The 24-Language Problem
EU legislation is published in all 24 official languages, all equally authentic. The CJEU's approach from CILFIT (Case C-283/81): where a provision is ambiguous, compare multiple language versions and interpret in light of the legislation's purpose.
For practitioners, comparing English, French, and German versions of an ambiguous provision is a legitimate and sometimes essential research step. EUR-Lex lets you switch between language versions with a single click.
National Transposition
When a directive is adopted, member states have 12 to 24 months to transpose it into national law.
Gold-plating refers to imposing requirements beyond the directive minimum. Transposition deficits occur when a member state fails to transpose on time or correctly. The Commission can bring infringement proceedings under Article 258 TFEU.
EUR-Lex's "National execution measures" tab links to each member state's implementing legislation.
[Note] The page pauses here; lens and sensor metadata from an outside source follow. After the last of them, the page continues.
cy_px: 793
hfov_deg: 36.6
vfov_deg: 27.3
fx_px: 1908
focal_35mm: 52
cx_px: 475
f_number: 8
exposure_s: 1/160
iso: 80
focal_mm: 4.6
To read the actual national text, visit the relevant national database: Legifrance (France), gesetze-im-internet.de (Germany), legislation.gov.uk (UK), BOE (Spain).
The Preliminary Reference System (Article 267 TFEU)
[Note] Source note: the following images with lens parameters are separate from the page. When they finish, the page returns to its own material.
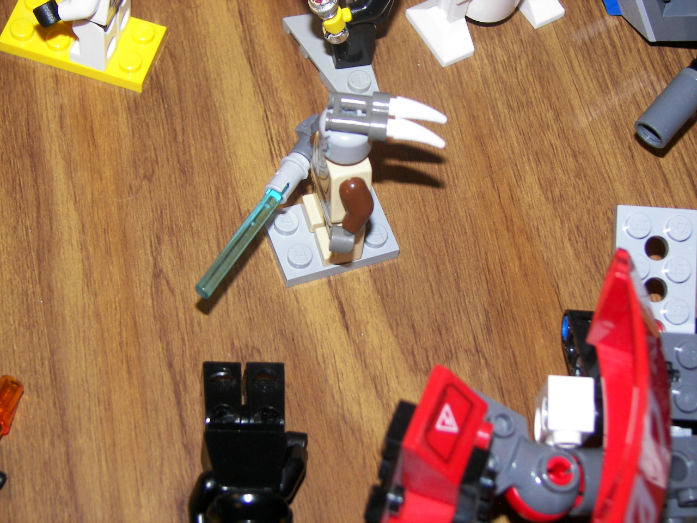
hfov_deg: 22.3
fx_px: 1772
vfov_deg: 16.8
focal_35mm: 88
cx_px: 348
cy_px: 262
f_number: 2.8
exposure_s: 1/40
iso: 100
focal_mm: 14.5
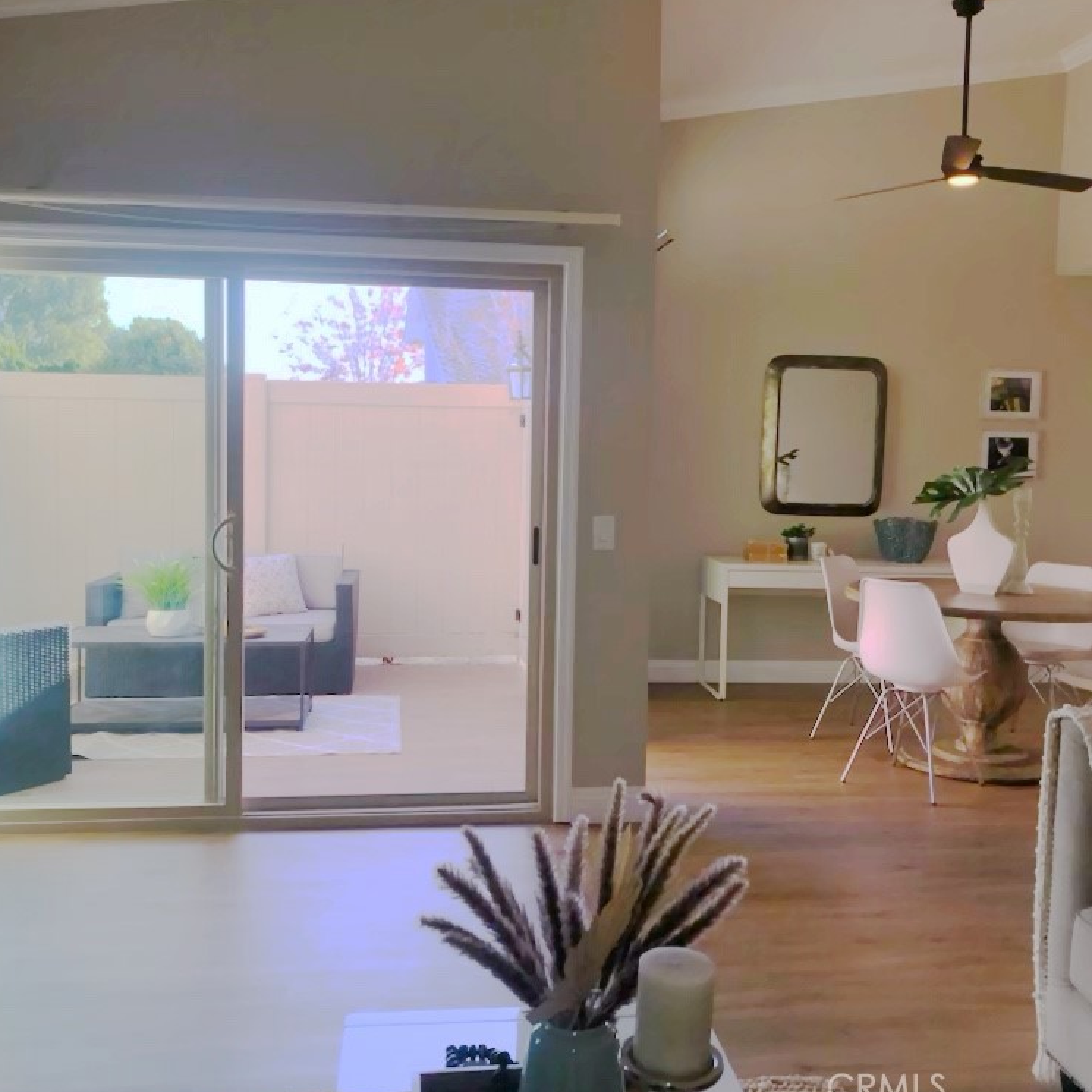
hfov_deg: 48.4
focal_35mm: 34
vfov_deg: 48.5
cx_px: 554
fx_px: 1213
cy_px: 545
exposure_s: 1/197
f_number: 1.8
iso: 20
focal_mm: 3.99
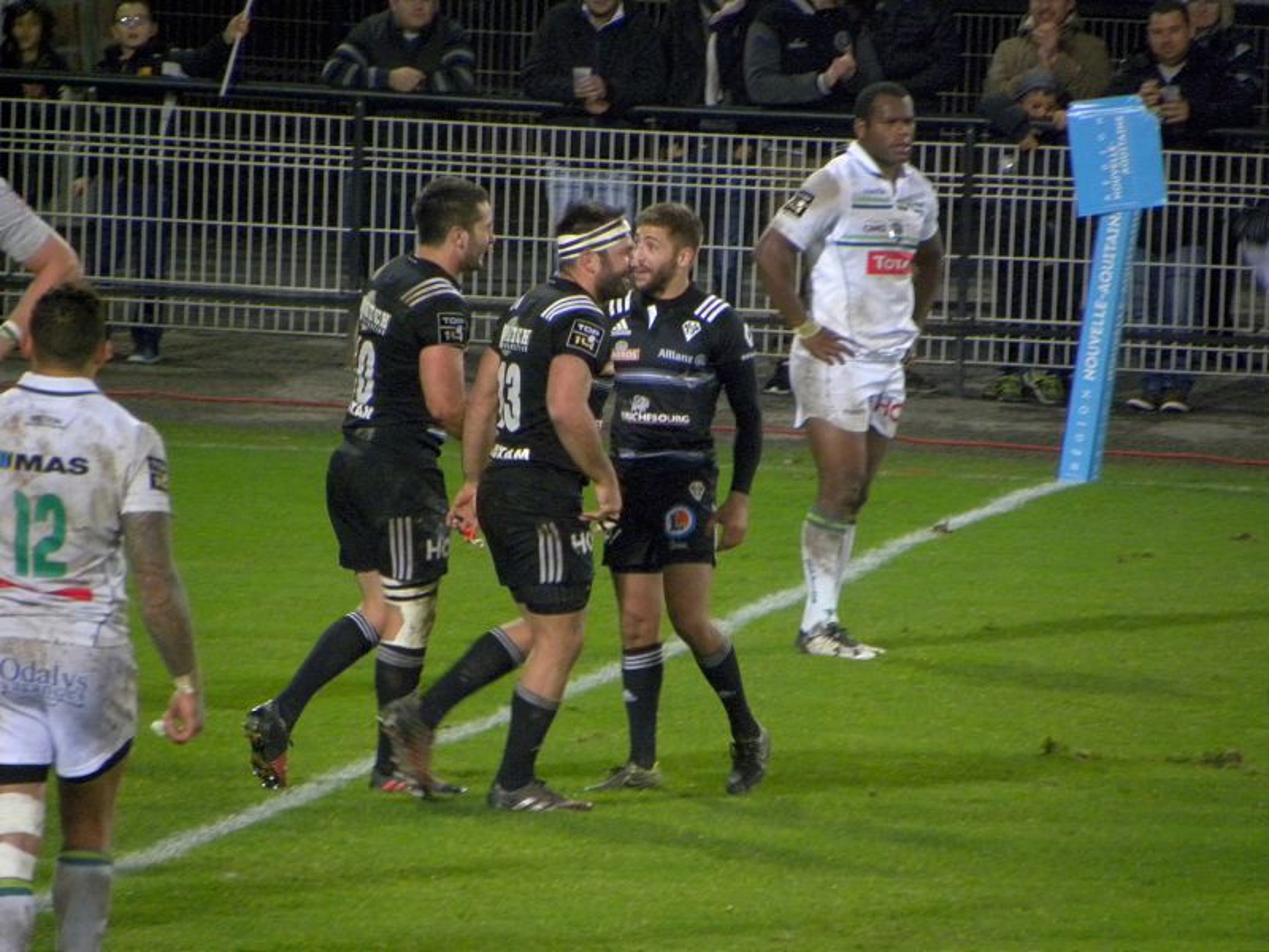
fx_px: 22875
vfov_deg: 2.4
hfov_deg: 3.2
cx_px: 634
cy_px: 476
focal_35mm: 624
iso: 400
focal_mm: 110.4
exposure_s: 1/103
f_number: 5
The CJEU does not hear appeals from national courts. The mechanism for uniform interpretation is the preliminary reference procedure. Where a question of EU law arises, a national court may (and sometimes must) refer it to the CJEU. The ruling binds all courts in all member states.
Courts against whose decisions there is no further remedy are generally obliged to refer, unless the CJEU has already ruled on the point or the correct interpretation is acte clair (also from CILFIT).
Where to Find Everything
- EUR-Lex (eur-lex.europa.eu) - 2M+ documents. Treaties, secondary legislation, preparatory acts, case law, national transposition measures. Free and comprehensive.
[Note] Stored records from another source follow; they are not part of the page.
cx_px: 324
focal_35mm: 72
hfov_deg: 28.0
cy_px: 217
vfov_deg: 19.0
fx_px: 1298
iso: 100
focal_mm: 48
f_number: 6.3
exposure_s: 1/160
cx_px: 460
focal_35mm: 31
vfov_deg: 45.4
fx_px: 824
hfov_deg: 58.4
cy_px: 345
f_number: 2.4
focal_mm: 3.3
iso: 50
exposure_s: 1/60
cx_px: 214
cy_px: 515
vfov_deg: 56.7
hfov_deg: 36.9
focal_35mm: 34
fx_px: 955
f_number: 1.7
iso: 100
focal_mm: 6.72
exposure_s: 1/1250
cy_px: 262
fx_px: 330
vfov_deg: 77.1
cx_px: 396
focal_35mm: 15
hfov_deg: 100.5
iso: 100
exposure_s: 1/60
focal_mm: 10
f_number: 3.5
- Official Journal - the only official source of EU law. Published Tuesday to Saturday in 24 languages.
- Curia (curia.europa.eu) - every CJEU and General Court judgment, AG opinion from 1954. Free and searchable.
- Legislative Observatory - European Parliament's tracker for every legislative proposal from introduction to adoption.
- ESA websites (EBA, ESMA, EIOPA) - draft RTS/ITS, consultation papers, Q&As, guidelines.
- National databases - Legifrance, gesetze-im-internet.de, legislation.gov.uk, and equivalents for other member states.
Key takeaway: EUR-Lex and Curia are your two core sources. Everything else supplements them for specific tasks.
A Practical Research Workflow
- Identify the instrument type. Regulation or directive? This determines whether you need national implementing legislation.
- Find the primary act on EUR-Lex. Search by CELEX number or title.
- Check for delegated and implementing acts. Search EUR-Lex for related Commission Delegated Regulations and Implementing Regulations.
- For financial services, check RTS and ITS. Visit the relevant ESA website.
- Read the relevant recitals. They are interpretive context for ambiguous text.
- Search Curia for CJEU case law. Read the AG opinion alongside the judgment.
- If a directive, check national transposition. Use EUR-Lex's national execution measures tab.
- Compare language versions if ambiguous. Switch between English, French, and German on EUR-Lex.
- Check soft law and supervisory guidance. Guidelines, Q&As, and opinions from the relevant authority.
Platforms like Venato are designed to make this workflow faster by keeping documents current and linking citations directly to source texts. But the workflow above applies regardless of which tools you use.
Where EU Law Is Heading
Since 2019, the Commission has adopted over 13,000 regulations. Major frameworks like DORA, MiCA, the AI Act, and the Data Governance Act are all generating second-level acts now, with guidance and national implementation to follow.
Understanding the full architecture means you know where to look when the law changes, not just where to start. That is the real value of getting this right early in your career: developing the habit of always checking where a rule sits before you rely on it.